■ **Prompt 1**:
Answer these questions from the text on anarchist organization:
(a) Under what condition does the text say it is better for an organization to die?
(b) What does the text say is better than being badly united?
(c) Where, according to the text, do workers find their comrades?
■ **Prompt 2**:
Carry on the text about anarchist organization, picking up directly after its final sentence.

■ **Text excerpt**:
────────────────────────────────────────

Certainly the life and permanence of an organisation is a condition for success in the long struggle before us, and besides, it is natural that every institution should by instinct aim at lasting indefinitely. But the duration of a libertarian organisation must be the result of the spiritual affinity of its members and of the adaptability of its constitution to the continually changing circumstances. When it can no longer serve a useful purpose it is better that it should die.
We would certainly be happy if we could all get along well together and unite all the forces of anarchism in a strong movement; but we do not believe in the solidity of organisations which are built up on concessions and assumptions and in which there is no real agreement and sympathy between members.
Better disunited than badly united. But we would wish that each individual joined his friends and that there should be no isolated forces, or lost forces.
It remains for us to speak of the organisation of the working masses for resistance against both the government and the employers.
. . . Workers will never be able to emancipate themselves so long as they do not find in union the moral, economic and physical strength that is needed to subdue the organised might of the oppressors.
There have been anarchists, and there are still some, who while recognising the need to organise today for propaganda and action, are hostile to all organisations which do not have anarchism as their goal or which do not follow anarchist methods of struggle…. To those comrades it seemed that all organised forces for an objective less than radically revolutionary, were forces that the revolution was being deprived of. It seems to us instead, and experience has surely already confirmed our view, that their approach would condemn the anarchist movement to a state of perpetual sterility. To make propaganda we must be amongst the people, and it is in the workers’ associations that workers find their comrades and especially those who are most disposed to understand and accept our ideas. But even when it were possible to do as much propaganda as we wished outside the associations, this could not have a noticeable effect on the working masses. Apart from a small number of individuals more educated and capable of abstract thought and theoretical enthusiasms, the worker cannot arrive at anarchism in one leap. To become a convinced anarchist, and not in name only, he must begin to feel the solidarity that joins him to his comrades, and to learn to cooperate with others in the defence of common interests and that, by struggling against the bosses and against the government which supports them, should realise that bosses and governments are useless parasites and that the workers could manage the domestic economy by their own efforts. And when the worker has understood this, he is an anarchist even if he does not call himself such.

────────────────────────────────────────

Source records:

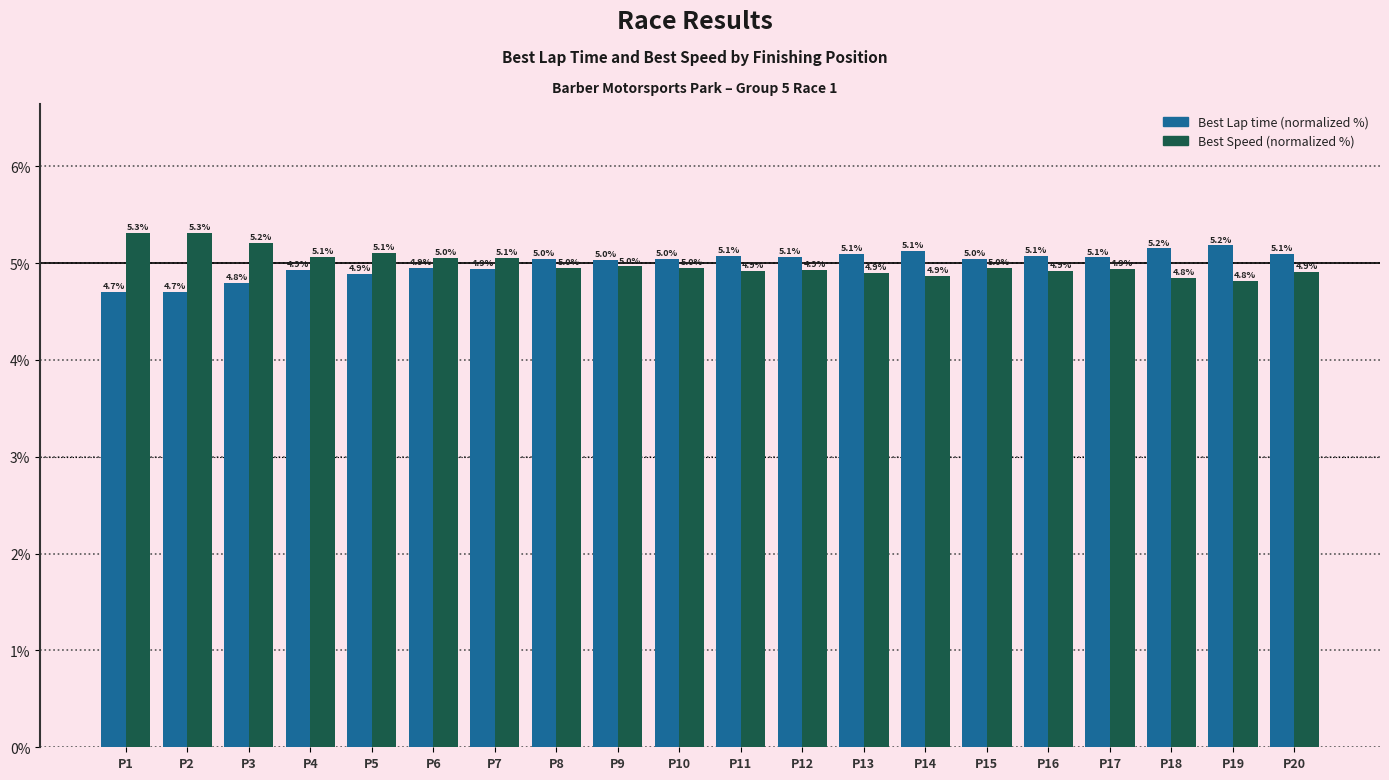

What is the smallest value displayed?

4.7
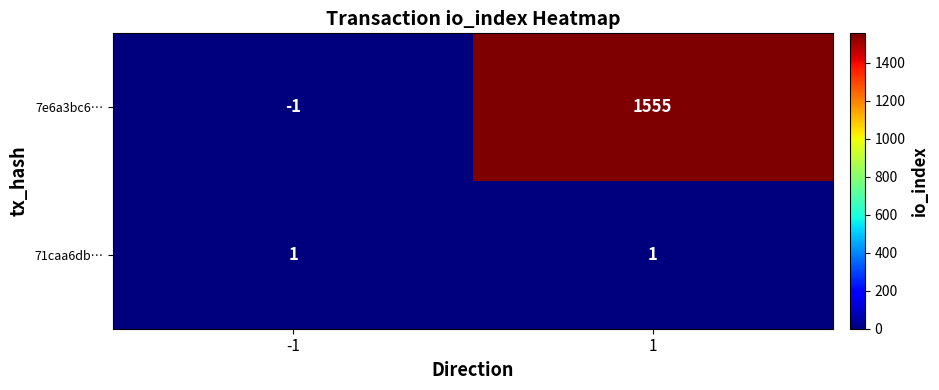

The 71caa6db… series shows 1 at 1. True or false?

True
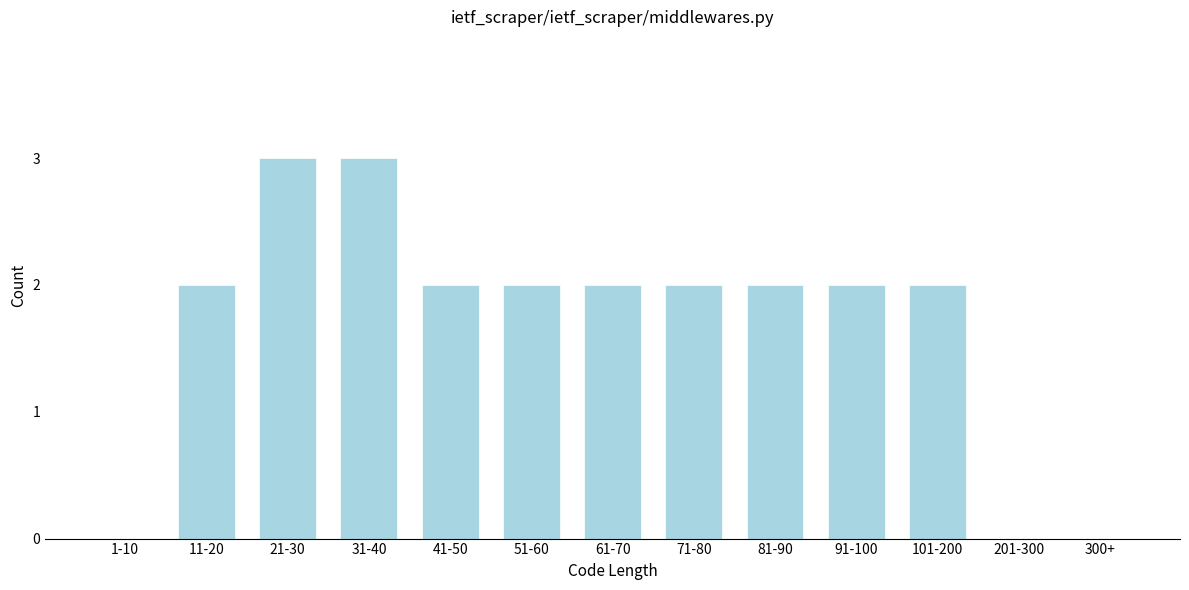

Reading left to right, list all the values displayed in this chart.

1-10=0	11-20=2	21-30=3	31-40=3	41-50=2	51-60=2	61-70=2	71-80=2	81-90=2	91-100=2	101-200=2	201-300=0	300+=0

────────────────────────────────────────

■ **Answer space 1**:
(a) When it can no longer serve a useful purpose.
(b) Being disunited.
(c) In the workers' associations.

■ **Answer space 2**:
Furthermore, to encourage popular organisations of all kinds is the logical consequence of our basic ideas, and should therefore be an integral part of our programme.
An authoritarian party, which aims at capturing power to impose its ideas, has an interest in the people remaining an amorphous mass, unable to act for themselves and therefore always easily dominated. And it follows, logically, that it cannot desire more than that much organisation, and of the kind it needs to attain power: Electoral organisations if it hopes to achieve it by legal means; Military organisation if it relies on violent action.
But we anarchists do not want to emancipate the people; we want the people to emancipate themselves. We do not believe in the good that comes from above and imposed by force; we want the new way of life to emerge from the body of the people and correspond to the state of their development and advance as they advance. It matters to us therefore that all interests and opinions should find their expression in a conscious organisation and should influence communal life in proportion to their importance.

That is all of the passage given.